Packet Forwarding and Routing over Unnumbered Interfaces

In the previous blog posts in this series, we explored whether we need addresses on point-to-point links (TL&DR: no), whether it’s better to have interface or node addresses (TL&DR: it depends), and why we got unnumbered IPv4 interfaces. Now let’s see how IP routing works over unnumbered interfaces.

The Challenge

A cursory look at an IP routing table (or at CCNA-level materials) tells you that the IP routing table contains prefixes and next hops, and that the next hops are IP addresses. How should that work over unnumbered interfaces, and what should we use for the next-hop IP address in that case?

As always, oversimplifications (like the one in the previous paragraph) can impede your understanding. The job of a forwarding table (FIB)1 in a router is to:

  • Find the outgoing interface that is on the shortest path to the destination;
  • Rewrite layer-2 header in the forwarded packet in a way that will make the downstream router receive it.
IP forwarding in a nutshell

IP forwarding in a nutshell

Have you noticed that I haven’t mentioned the next-hop IP address at all? We commonly use next-hop IP addresses in routing tables as a convenient abstraction to:

  • Identify the outgoing interface – match the next-hop IP address to an interface subnet, and assume that must be the outgoing interface.

Supplied material:
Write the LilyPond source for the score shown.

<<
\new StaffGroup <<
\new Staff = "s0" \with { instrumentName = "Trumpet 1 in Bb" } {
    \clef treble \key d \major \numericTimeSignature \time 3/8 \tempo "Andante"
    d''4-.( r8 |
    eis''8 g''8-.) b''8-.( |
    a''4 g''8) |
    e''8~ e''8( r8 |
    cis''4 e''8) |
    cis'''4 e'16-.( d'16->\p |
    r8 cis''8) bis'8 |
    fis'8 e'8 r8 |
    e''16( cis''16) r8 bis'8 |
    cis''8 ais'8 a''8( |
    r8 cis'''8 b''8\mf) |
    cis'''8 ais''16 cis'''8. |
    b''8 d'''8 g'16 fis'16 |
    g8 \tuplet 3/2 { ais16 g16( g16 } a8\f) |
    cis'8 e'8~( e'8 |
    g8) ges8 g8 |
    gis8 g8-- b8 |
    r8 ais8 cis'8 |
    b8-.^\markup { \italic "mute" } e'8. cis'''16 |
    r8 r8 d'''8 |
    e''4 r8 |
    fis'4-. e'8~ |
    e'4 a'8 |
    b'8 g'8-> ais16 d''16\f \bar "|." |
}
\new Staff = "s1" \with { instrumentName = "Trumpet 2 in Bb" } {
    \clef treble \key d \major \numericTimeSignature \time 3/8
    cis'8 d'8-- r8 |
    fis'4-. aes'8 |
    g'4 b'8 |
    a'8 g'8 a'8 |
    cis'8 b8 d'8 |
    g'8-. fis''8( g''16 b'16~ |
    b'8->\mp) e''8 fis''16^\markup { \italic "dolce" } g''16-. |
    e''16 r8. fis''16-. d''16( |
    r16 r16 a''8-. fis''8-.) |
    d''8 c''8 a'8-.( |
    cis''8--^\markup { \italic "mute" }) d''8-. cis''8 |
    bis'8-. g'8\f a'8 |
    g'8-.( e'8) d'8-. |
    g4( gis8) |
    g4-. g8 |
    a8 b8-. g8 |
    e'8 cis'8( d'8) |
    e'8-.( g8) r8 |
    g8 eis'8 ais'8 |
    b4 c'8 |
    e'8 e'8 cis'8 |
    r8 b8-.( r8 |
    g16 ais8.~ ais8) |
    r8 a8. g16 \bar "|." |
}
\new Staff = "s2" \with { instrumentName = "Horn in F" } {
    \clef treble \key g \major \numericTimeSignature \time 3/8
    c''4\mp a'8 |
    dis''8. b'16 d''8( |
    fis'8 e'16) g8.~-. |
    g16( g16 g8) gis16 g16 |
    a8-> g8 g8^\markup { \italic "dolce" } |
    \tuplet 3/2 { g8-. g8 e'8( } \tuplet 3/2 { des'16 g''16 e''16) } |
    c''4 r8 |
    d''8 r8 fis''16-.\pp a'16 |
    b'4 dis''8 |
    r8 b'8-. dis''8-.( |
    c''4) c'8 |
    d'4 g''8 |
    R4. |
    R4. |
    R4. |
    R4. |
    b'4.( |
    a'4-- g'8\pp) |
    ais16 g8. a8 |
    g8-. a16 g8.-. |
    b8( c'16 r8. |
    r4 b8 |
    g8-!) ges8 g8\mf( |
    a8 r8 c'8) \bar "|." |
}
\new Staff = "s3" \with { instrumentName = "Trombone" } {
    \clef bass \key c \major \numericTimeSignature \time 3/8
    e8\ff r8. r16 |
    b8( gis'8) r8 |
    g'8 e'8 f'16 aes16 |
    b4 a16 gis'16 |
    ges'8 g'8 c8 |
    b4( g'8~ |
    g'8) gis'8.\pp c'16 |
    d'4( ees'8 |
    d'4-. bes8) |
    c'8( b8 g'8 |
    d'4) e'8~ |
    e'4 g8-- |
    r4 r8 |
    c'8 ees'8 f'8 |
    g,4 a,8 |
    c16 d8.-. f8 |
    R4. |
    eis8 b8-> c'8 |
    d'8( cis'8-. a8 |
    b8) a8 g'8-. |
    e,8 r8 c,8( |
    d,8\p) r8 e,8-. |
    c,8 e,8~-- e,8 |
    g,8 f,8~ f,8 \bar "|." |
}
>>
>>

Given task: Revise the article on unnumbered interfaces between "The Challenge" and "in that case?", inclusive, putting "route table" wherever "routing table" appears. Rely only on the article on unnumbered interfaces, not on the rows.

Right answer:
The Challenge

A cursory look at an IP route table (or at CCNA-level materials) tells you that the IP route table contains prefixes and next hops, and that the next hops are IP addresses. How should that work over unnumbered interfaces, and what should we use for the next-hop IP address in that case?